„Hexen haben keine Lobby“
Historiker, ein Heimatkundler und eine Marketingexpertin diskutieren über Traditionen
- Altusried 2022: Männer ziehen eine schreiende Frau, verkleidet als Hexe, in einen Käfig. Am Funkenfeuer wird wenig später eine ähnlich aussehende Puppe auf dem Feuer verbrannt. Medien berichten und bringen so ein schon lange polarisierendes Thema erneut zur Diskussion: Eine Hexe auf dem Funken – muss das sein?
Freudenfeuer, Frühlingsfeuer, Rosenfeuer, Scheibensonntag oder Funkenfeuer – jedes Dorf hat seine eigenen Bräuche und Namen, aber eins ist überall gleich: Am Wochenende nach Aschermittwoch gibt es ein großes Feuer. Die Dorfgemeinschaft versammelt sich, sie isst, trinkt und verabschiedet den Winter. Oft wird eine frauenähnliche Puppe, die sogenannte Funkenhexe, auf dem Feuer verbrannt. Im vergangenen Jahr hat Altusried darauf verzichtet und unter dem Motto „Hier brennen unsere Traditionen“eine riesige Schneef locke angezündet. Auch das erntete Kritik, erzählte eine Zuschauerin beim bewegten Donnerstag im Kempten Museum. Dort diskutierten Experten auf dem Podium das Thema.
Wolfgang Sutter vom Heimatverein Niederstaufen erinnert sich an Funkenfeuer ohne Hexe, als er noch Kind war.

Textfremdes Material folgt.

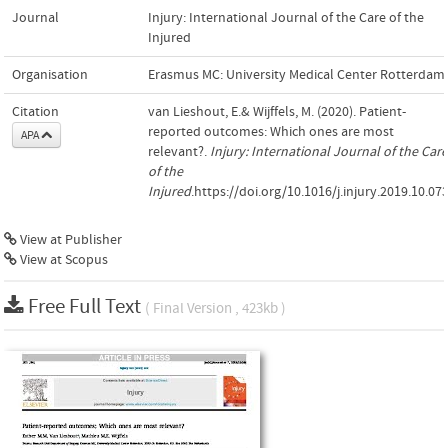
Journal
Injury: International Journal of the Care of the
Injured
Organisation
Erasmus MC: University Medical Center Rotterdam
Citation
van Lieshout, E.& Wijffels, M. (2020). Patient-
reported outcomes: Which ones are most
APA
relevant?.
Injury: International Journal of the Care
of the
Injured
.https://doi.org/10.1016/j.injury.2019.10.07
View at Publisher
View at Scopus
Free Full Text
( Final Version , 423kb )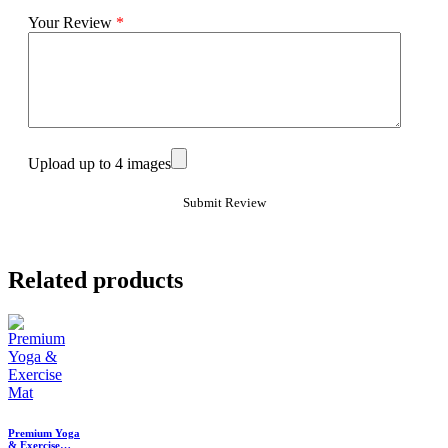
Your Review
*
Upload up to 4 images
Related products
Premium Yoga
& Exercise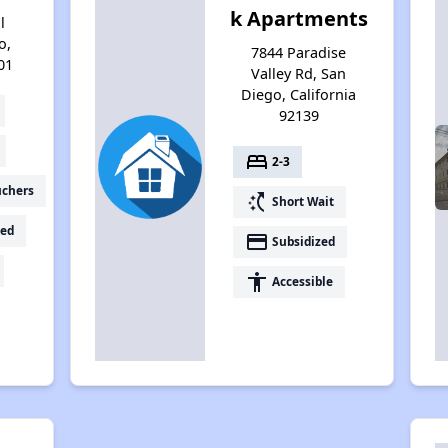
k Apartments
l
o,
7844 Paradise
01
Valley Rd, San
Diego, California
92139
bed
2-3
uchers
switch_access_shortcut
Short Wait
ed
payment
Subsidized
accessibility
Accessible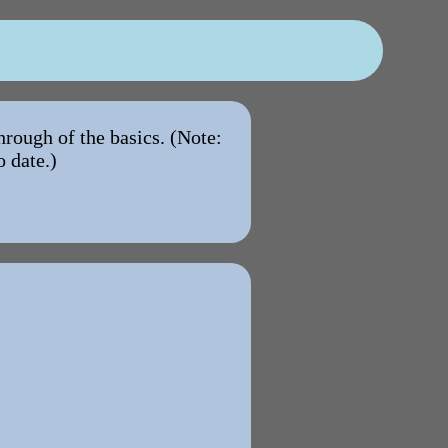
hrough of the basics. (Note:
o date.)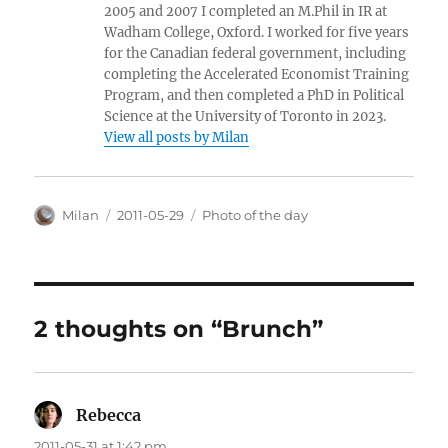
2005 and 2007 I completed an M.Phil in IR at
Wadham College, Oxford. I worked for five years
for the Canadian federal government, including
completing the Accelerated Economist Training
Program, and then completed a PhD in Political
Science at the University of Toronto in 2023.
View all posts by Milan
Author
Posted
Categories
Milan
2011-05-29
Photo of the day
on
2 thoughts on “Brunch”
Rebecca
says:
2011-05-31 at 1:42 pm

Die Bräuche änderten sich über die Jahre, die Feuer wurden größer und irgendwann kamen die Hexen dazu. Es sei eine Tradition, die über Generationen weitergegeben wurde, die sich aber durchaus auch wandeln könne.
Traditionen wie Scheibenwerfen und Funken-küchle essen pflegten Menschen über Generationen hinweg, sagt Simone Zehnpfennig, Pressesprecherin der Allgäu Gmbh. Eine Hexe wolle das Unternehmen nicht verbieten, aber die Diskussionen umgehen. Bilder von Hexenpuppen auf dem Funken sind deshalb nicht mehr Teil von Werbematerialien.
Manfred Tschaiker aus dem benachbarten Vorarlberg (Österreich) sieht den Brauch als Teil der Landesidentität – aber ohne Hexe. Er ist Historiker und forscht über Hexen im Allgäu. Seit 30 Jahren appelliert er an Organisatoren, sich mit der historischen Geschichte der Funkenhexe zu beschäftigen, um dann zu verstehen, dass eine Hexe auf dem Funkenfeuer „weit weg ist, von dem, wie unsere Vorfahren den Funken praktizierten“.
Ein Zuschauer sagt, dass Regeln nicht den Spaß nehmen sollen: „Buben zündeln halt gerne.“– „Mädels übrigens auch“, sagt eine andere Zuschauerin. Aber sie habe erlebt, dass auch Kinder es komisch finden, eine menschenähnliche Figur auf dem Funkenfeuer zu sehen. Die Kernaussage des Funkens sei eine positive, erklärt Tschaiker, nämlich den Übergang in den Frühling zu feiern. Eine Hexe zu verbrennen, sieht er als „Verherrlichung von Vernichtung“. Auf einen Zuschauer, der sich für eine Funkenhexe ausspricht, ist die Oberallgäuer Historikerin Veronika Heilmannseder,
die den Abend moderiert, nicht eingegangen.
Beim bewegten Donnerstag wurde in der Einladung auf das Wort „Hexe“verzichtet. Das Wort zu nutzen, erklärt Heilmannseder, wäre eine Bestätigung an den Glauben, dass es Hexen tatsächlich gab. Was es gab, sagt sie, waren unschuldige Frauen, Männer und Kinder, denen man den Pakt mit dem Teufel vorwarf. Sie seien auf brutale Weise verfolgt, gefoltert und verbrannt worden. „Die Hexen haben keine Lobby“, sagt Manfred Tschaiker. So erkläre er sich, weshalb so unsensibel mit dem Thema umgegangen werde. Als Marketingstrategie kam die Hexe, inspiriert von der Märchenhexe, aufs Funkenfeuer, erklärt Tschaiker. Mehr Menschen sollten sich im 20. Jahrhundert, nachdem der Trend zu den Funken abgeflacht war, für die Feuer begeistern. Dass es um reine Werbezwecke ging, ändere nicht, dass dieser Brauch an „massive Verbrechen“erinnere, sagt Veronika Heilmannseder.